In response to STRP’s calls to end BP’s burning of turtles and to prosecute the oil corporation for its actions, The Guardian newspaper in the United Kingdom got the Obama administration to confirm that this turtle crime was committed. Gulf Director Carole Allen told the reporter: “It is criminal and cruel and they need to be held accountable.” The story was published internationally. See the link or read the story below.

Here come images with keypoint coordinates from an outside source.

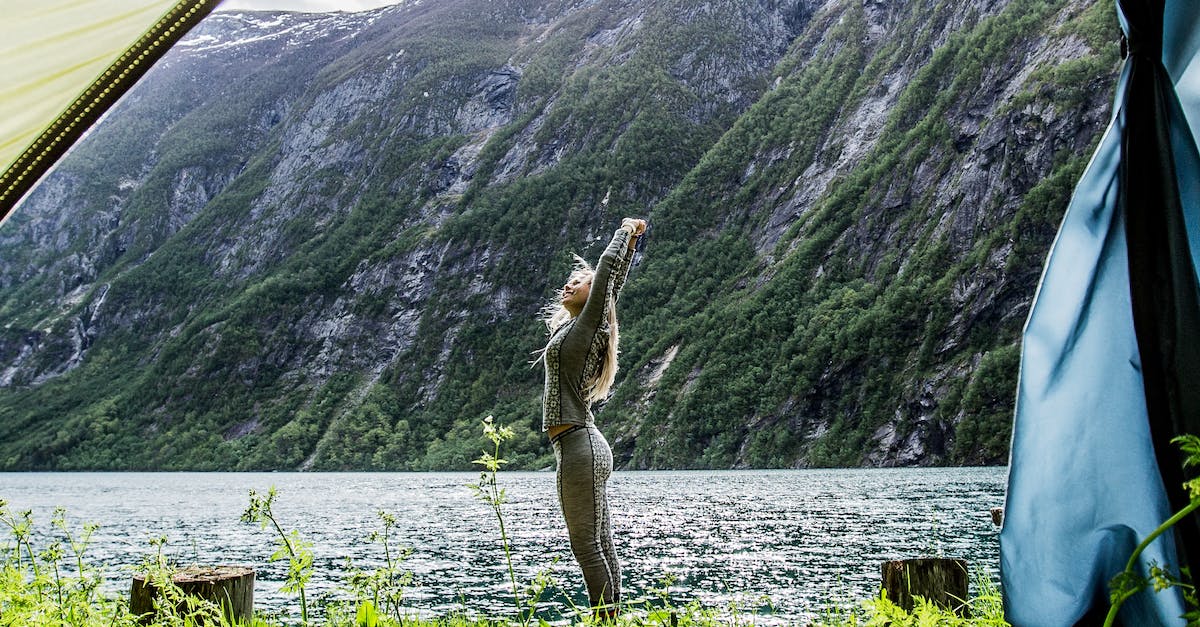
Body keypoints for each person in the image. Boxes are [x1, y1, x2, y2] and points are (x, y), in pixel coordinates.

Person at [537, 216, 646, 619]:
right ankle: (613, 617)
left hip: (580, 445)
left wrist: (626, 232)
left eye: (578, 282)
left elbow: (608, 277)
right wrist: (632, 246)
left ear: (591, 295)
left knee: (586, 543)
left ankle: (605, 619)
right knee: (599, 540)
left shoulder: (589, 325)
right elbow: (612, 282)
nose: (568, 285)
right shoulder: (579, 329)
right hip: (583, 443)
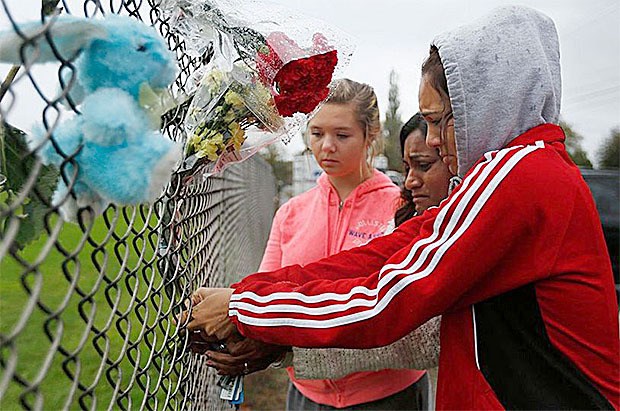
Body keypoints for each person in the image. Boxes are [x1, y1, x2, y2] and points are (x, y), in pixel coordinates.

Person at [189, 6, 620, 409]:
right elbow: (386, 255)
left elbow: (387, 296)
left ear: (482, 105)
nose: (431, 138)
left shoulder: (520, 175)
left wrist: (245, 308)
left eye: (437, 120)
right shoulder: (519, 172)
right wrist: (256, 302)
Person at [216, 78, 430, 410]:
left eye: (342, 135)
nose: (327, 146)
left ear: (370, 135)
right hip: (306, 393)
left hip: (387, 394)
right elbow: (267, 291)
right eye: (317, 134)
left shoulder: (402, 208)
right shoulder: (291, 213)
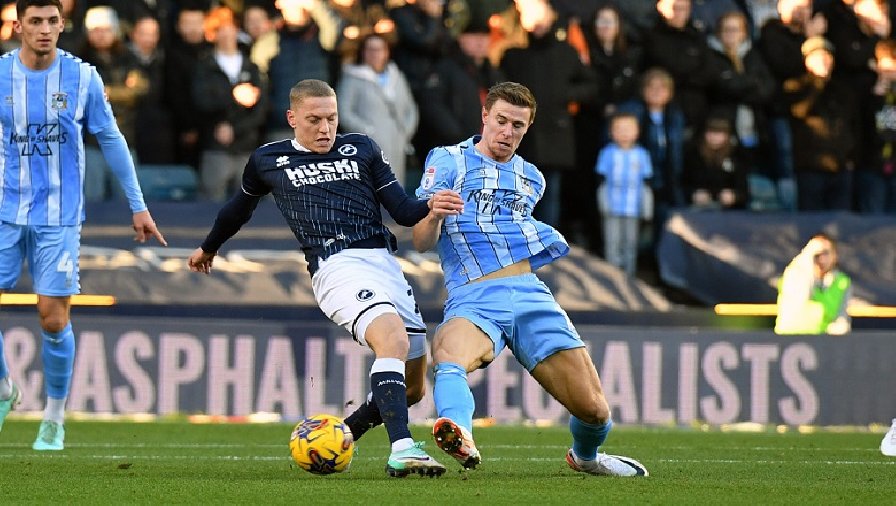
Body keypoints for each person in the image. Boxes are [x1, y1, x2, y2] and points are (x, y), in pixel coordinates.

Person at [187, 79, 463, 478]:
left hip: (384, 264)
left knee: (412, 389)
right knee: (393, 340)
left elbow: (403, 212)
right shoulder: (269, 159)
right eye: (314, 120)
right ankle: (403, 448)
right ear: (292, 118)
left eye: (331, 119)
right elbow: (237, 210)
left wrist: (430, 206)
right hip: (336, 266)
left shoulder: (362, 148)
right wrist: (209, 247)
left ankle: (337, 437)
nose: (324, 128)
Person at [412, 81, 648, 477]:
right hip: (474, 295)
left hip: (529, 294)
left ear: (528, 127)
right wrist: (433, 213)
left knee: (594, 411)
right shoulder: (448, 161)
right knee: (449, 353)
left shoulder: (531, 178)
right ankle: (460, 434)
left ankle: (586, 456)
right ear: (485, 116)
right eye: (501, 121)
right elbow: (420, 242)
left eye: (517, 126)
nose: (507, 132)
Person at [0, 0, 166, 451]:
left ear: (61, 25)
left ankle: (53, 415)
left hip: (60, 216)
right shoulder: (0, 74)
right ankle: (3, 388)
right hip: (4, 210)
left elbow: (111, 139)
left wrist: (138, 205)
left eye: (52, 21)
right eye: (34, 21)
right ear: (18, 26)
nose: (44, 29)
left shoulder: (82, 76)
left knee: (52, 318)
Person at [595, 112, 653, 276]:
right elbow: (602, 181)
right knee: (612, 242)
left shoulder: (642, 154)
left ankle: (629, 276)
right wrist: (602, 203)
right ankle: (613, 277)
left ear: (637, 132)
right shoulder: (607, 153)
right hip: (612, 206)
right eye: (619, 129)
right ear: (611, 132)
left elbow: (646, 183)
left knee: (631, 243)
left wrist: (647, 208)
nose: (624, 133)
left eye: (628, 129)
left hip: (633, 207)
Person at [775, 233, 852, 335]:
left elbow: (841, 315)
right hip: (791, 336)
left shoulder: (842, 281)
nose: (821, 258)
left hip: (823, 338)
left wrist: (839, 327)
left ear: (834, 256)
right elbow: (803, 296)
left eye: (825, 253)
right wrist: (809, 260)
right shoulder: (795, 273)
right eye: (816, 254)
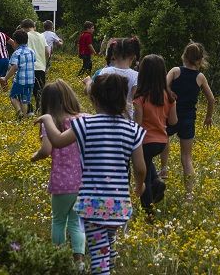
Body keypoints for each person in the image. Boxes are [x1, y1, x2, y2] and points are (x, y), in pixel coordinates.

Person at [36, 74, 147, 275]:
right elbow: (140, 168)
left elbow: (59, 140)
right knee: (108, 247)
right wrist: (140, 186)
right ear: (124, 100)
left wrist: (46, 119)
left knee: (99, 256)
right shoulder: (133, 129)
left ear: (94, 100)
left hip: (92, 204)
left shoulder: (86, 124)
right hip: (119, 204)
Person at [31, 80, 86, 271]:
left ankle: (58, 257)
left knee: (58, 220)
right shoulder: (80, 120)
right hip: (82, 181)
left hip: (61, 182)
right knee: (76, 223)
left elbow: (46, 150)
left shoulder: (50, 122)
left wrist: (34, 157)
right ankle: (79, 261)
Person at [159, 42, 215, 198]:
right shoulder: (200, 77)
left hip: (170, 115)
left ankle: (164, 168)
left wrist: (169, 91)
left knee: (164, 138)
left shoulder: (176, 71)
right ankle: (189, 194)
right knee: (186, 157)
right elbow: (211, 99)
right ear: (200, 59)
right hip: (188, 119)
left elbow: (162, 84)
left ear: (184, 56)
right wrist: (208, 117)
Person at [133, 54, 177, 219]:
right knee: (148, 162)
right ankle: (157, 183)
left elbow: (137, 126)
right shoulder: (169, 96)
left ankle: (148, 210)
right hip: (161, 141)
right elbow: (173, 121)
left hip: (144, 141)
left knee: (142, 175)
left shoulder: (140, 97)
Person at [84, 37, 140, 118]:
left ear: (113, 55)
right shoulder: (136, 76)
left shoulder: (104, 72)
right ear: (133, 56)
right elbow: (137, 103)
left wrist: (88, 82)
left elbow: (93, 92)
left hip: (104, 117)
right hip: (126, 120)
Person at [1, 29, 36, 119]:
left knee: (13, 96)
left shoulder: (16, 53)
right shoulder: (31, 51)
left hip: (20, 80)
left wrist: (5, 78)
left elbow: (14, 67)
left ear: (15, 42)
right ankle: (24, 118)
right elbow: (33, 62)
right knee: (25, 100)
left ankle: (19, 111)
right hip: (31, 80)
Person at [21, 19, 50, 114]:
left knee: (26, 90)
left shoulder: (25, 36)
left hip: (28, 67)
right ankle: (40, 109)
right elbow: (47, 52)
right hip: (41, 66)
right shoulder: (42, 36)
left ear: (23, 28)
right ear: (34, 26)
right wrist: (45, 64)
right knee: (40, 91)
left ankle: (29, 110)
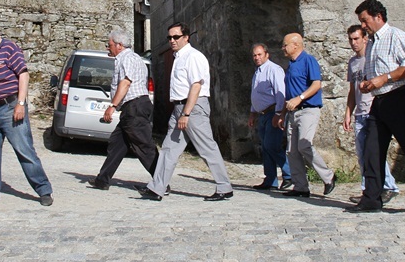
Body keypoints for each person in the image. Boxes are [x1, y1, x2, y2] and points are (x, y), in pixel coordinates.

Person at [348, 0, 405, 213]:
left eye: (364, 20)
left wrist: (384, 78)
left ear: (378, 16)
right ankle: (371, 198)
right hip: (378, 101)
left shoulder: (396, 36)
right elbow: (378, 75)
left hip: (399, 97)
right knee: (372, 150)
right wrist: (369, 83)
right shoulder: (371, 42)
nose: (362, 25)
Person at [135, 22, 233, 201]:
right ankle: (157, 188)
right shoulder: (178, 57)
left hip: (193, 108)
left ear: (186, 37)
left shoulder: (193, 57)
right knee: (169, 149)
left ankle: (224, 187)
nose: (172, 40)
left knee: (206, 148)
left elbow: (196, 85)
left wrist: (186, 114)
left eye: (176, 37)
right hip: (179, 107)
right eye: (169, 37)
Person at [0, 17, 53, 206]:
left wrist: (21, 103)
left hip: (11, 108)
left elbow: (23, 74)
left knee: (24, 150)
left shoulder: (9, 48)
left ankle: (43, 190)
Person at [88, 28, 158, 191]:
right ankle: (102, 179)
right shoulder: (135, 58)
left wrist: (112, 106)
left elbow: (125, 83)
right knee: (117, 143)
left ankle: (161, 183)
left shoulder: (125, 59)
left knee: (144, 146)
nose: (108, 47)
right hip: (133, 108)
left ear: (119, 45)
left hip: (134, 107)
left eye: (109, 44)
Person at [342, 25, 399, 203]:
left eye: (357, 38)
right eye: (351, 39)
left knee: (374, 153)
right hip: (360, 113)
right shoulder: (353, 63)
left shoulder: (372, 58)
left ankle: (389, 186)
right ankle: (369, 191)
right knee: (363, 155)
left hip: (374, 111)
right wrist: (348, 112)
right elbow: (352, 90)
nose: (354, 43)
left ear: (365, 38)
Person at [275, 33, 336, 198]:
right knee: (291, 151)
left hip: (308, 109)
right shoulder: (291, 65)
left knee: (304, 145)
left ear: (295, 45)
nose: (283, 48)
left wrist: (300, 98)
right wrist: (282, 114)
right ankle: (301, 187)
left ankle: (328, 176)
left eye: (285, 45)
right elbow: (289, 93)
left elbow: (316, 84)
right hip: (293, 112)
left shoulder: (309, 60)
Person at [248, 43, 291, 190]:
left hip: (273, 112)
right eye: (254, 55)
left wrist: (279, 113)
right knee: (266, 148)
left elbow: (281, 92)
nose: (257, 57)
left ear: (267, 54)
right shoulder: (257, 72)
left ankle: (289, 175)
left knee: (271, 145)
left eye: (259, 54)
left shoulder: (273, 69)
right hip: (262, 114)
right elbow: (256, 94)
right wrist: (252, 113)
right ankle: (270, 179)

Watch for updates from the Gulf on this and other actions to protect sea turtles and marine life from the BP Oil Disaster.

BP Accused of Killing Endangered Sea Turtles in Cleanup Operation
Environmentalists press Obama administration to put a halt to BP’s ‘burn fields’ to dispose of oil from the Gulf spill
Suzanne Goldenberg, US environment correspondent, guardian.co.uk

Friday 25 June 2010 – A Kemp’s Ridley turtle rescued from the BP oil spill is cleaned up at the Audubon Nature Institute in New Orleans. (Photograph: Bevil Knapp/EPA)

Endangered sea turtles and other marine creatures are being corralled into 500 square-mile “burn fields” and burnt alive in operations intended to contain oil from BP’s ruptured well in the Gulf of Mexico, the Obama administration confirmed today.

The killing of the turtles – which once teetered on the brink of extinction – has outraged environmentalists and could put BP into even deeper legal jeopardy.
Environmental organisations are demanding that the oil company stop blocking rescue of the turtles, and are pressing the US administration to halt the burning and look at prosecuting BP and its contractors for killing endangered species during the cleanup operation. Harming or killing a sea turtle carries fines of up to $50,000 (£33,000).

“It is criminal and cruel and they need to be held accountable,” said Carole Allen, Gulf office director of the Sea Turtle Restoration Project. “There should not be another lighting of a fire of any kind till people have gone in there and looked for turtles.”

The Obama administration, confirming the kills, said BP was under orders to avoid the turtles. “My understanding is that protocols include looking for wildlife prior to igniting of oil,” a spokeswoman for the National Oceanic and Atmospheric Administration (NOAA) said. “We take these things very seriously.”

The agency this week posted a single turtle spotter on the burn vessels, but government scientists are pressing for more wildlife experts to try to rescue the animals before the oil is lit – or at the very least to give them access to the burn fields.

“One can’t just ride through an area where they are burning and expect to be safe while looking for turtles. We don’t expect that, but we would like to access those areas where we suspect there may be turtles,” said Blair Witherington, a sea turtle research scientist at Florida’s Fish and Wildlife Research Institute.

More than 425 turtles are known to have died in the spill zone since 30 April, NOAA said.